*** ENTRIES PROVIDED Section Begins ***
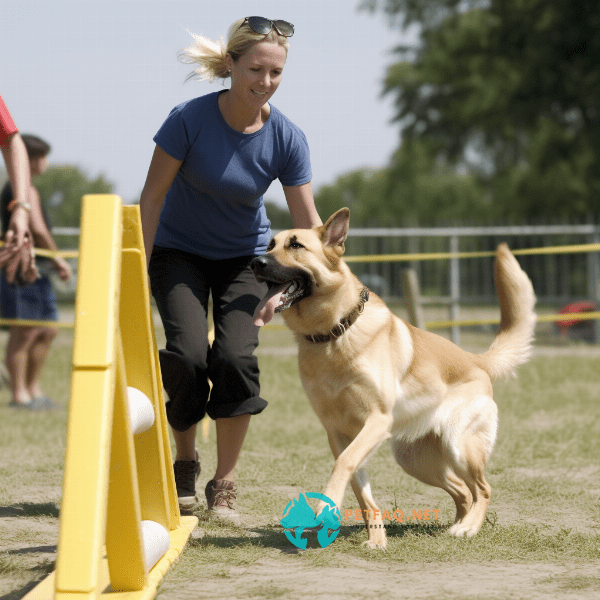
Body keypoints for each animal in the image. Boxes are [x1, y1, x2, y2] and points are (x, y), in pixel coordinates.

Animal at [251, 210, 536, 548]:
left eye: (295, 245)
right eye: (270, 245)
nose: (255, 262)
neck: (333, 335)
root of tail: (476, 360)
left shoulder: (376, 421)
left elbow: (343, 464)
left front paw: (324, 505)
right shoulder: (338, 433)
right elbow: (360, 489)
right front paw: (376, 539)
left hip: (459, 447)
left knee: (482, 489)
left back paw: (468, 528)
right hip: (414, 460)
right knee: (463, 492)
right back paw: (458, 524)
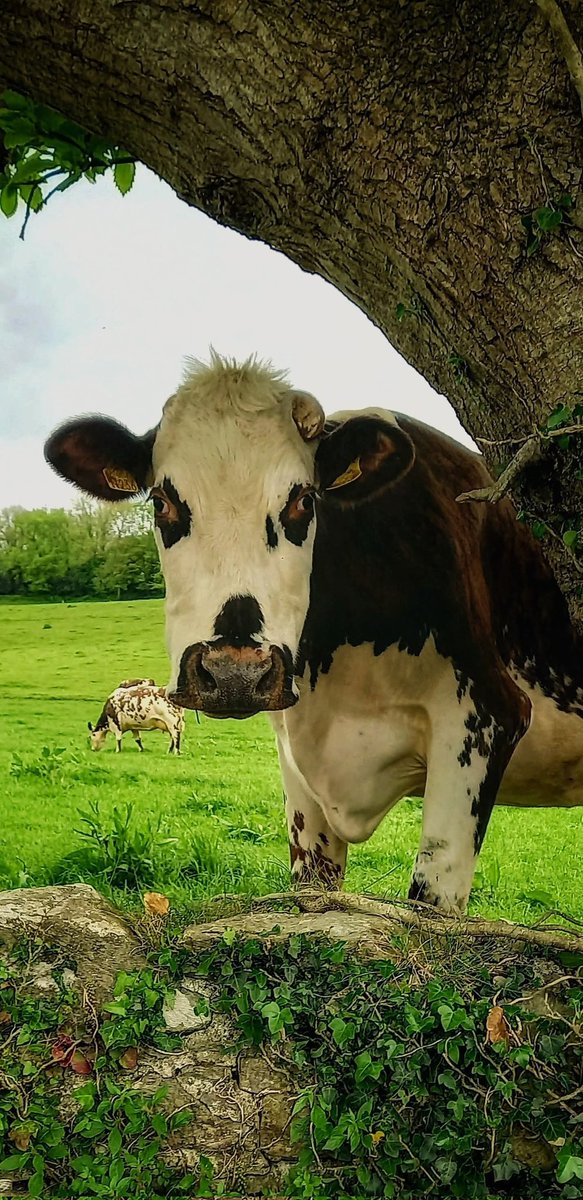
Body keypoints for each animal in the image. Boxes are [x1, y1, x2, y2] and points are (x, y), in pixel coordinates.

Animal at [46, 353, 583, 912]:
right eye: (161, 502)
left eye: (303, 500)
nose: (234, 674)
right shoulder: (297, 763)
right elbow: (313, 891)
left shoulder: (484, 719)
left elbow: (431, 902)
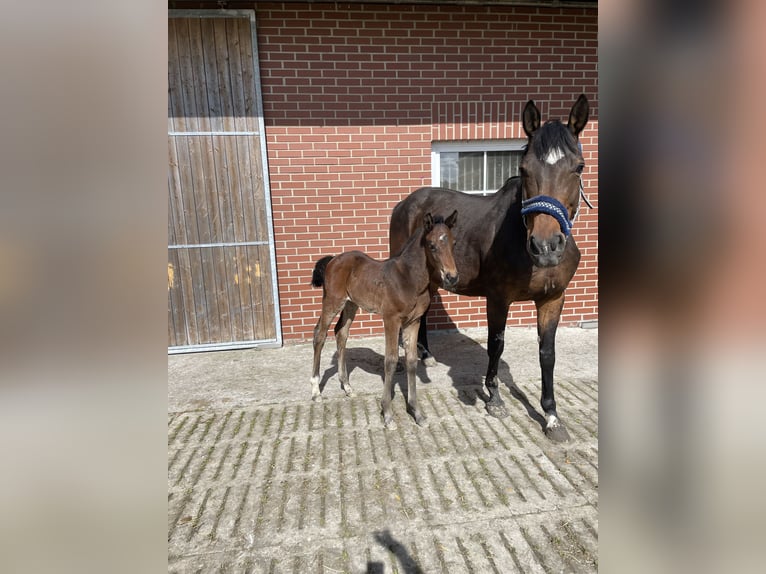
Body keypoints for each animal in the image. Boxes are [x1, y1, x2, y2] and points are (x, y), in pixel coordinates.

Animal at [310, 211, 459, 428]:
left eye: (454, 243)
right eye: (432, 245)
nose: (452, 277)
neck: (409, 279)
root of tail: (333, 259)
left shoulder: (413, 322)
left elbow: (411, 360)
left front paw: (417, 412)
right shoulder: (391, 320)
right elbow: (390, 360)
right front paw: (387, 413)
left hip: (351, 304)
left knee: (341, 334)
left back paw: (347, 387)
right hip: (332, 302)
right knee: (319, 335)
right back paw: (315, 391)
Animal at [389, 94, 590, 442]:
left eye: (578, 167)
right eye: (523, 168)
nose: (546, 247)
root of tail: (406, 203)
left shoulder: (553, 299)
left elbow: (547, 353)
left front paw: (551, 416)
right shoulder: (498, 298)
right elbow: (496, 344)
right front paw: (494, 398)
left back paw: (426, 354)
*** ENTRIES PROVIDED Section Ends ***
Transcribe the data verbatim. No picture belongs in the result.

§ OUTPUT FOR THIS EXERCISE
Body keypoints for each animal in the image. Boxes are [x1, y1, x2, y2] and points are (x, y), in pixel coordinates.

Animal at [251, 210, 536, 548]:
left eye: (295, 245)
right eye: (270, 245)
nose: (255, 262)
neck: (333, 335)
root of tail: (476, 360)
left shoulder: (376, 421)
left elbow: (343, 464)
left front paw: (324, 505)
right shoulder: (338, 433)
right elbow: (360, 489)
right front paw: (376, 539)
left hip: (459, 447)
left knee: (482, 489)
left back paw: (468, 528)
right hip: (414, 460)
right knee: (463, 492)
right back paw: (458, 524)
Body keypoints for each animal in the image. Boxes are [x1, y1, x2, y2] and points are (x, y), in pixel coordinates.

Animal at [46, 353, 583, 912]:
right eye: (161, 502)
left eye: (303, 500)
nose: (234, 674)
right shoulder: (297, 763)
right elbow: (313, 891)
left shoulder: (484, 719)
left elbow: (431, 902)
Body keypoints for each animal in the image. Boxes are [x1, y1, x2, y2] and points are (x, y), in pixel coordinates.

Animal at [310, 211, 459, 428]:
left eye: (454, 243)
right eye: (432, 245)
nose: (452, 277)
neck: (409, 279)
root of tail: (333, 259)
left shoulder: (413, 322)
left elbow: (411, 360)
left front paw: (417, 412)
right shoulder: (391, 320)
right elbow: (390, 360)
right front paw: (387, 413)
left hip: (351, 304)
left knee: (341, 334)
left back paw: (347, 387)
right hip: (332, 302)
right knee: (319, 335)
right back paw: (315, 391)
Animal at [389, 94, 590, 442]:
left eye: (578, 167)
right eye: (523, 168)
nose: (546, 247)
root of tail: (406, 203)
left shoulder: (553, 299)
left elbow: (547, 353)
left front paw: (551, 416)
right shoulder: (498, 298)
right elbow: (496, 344)
right front paw: (494, 398)
left back paw: (426, 354)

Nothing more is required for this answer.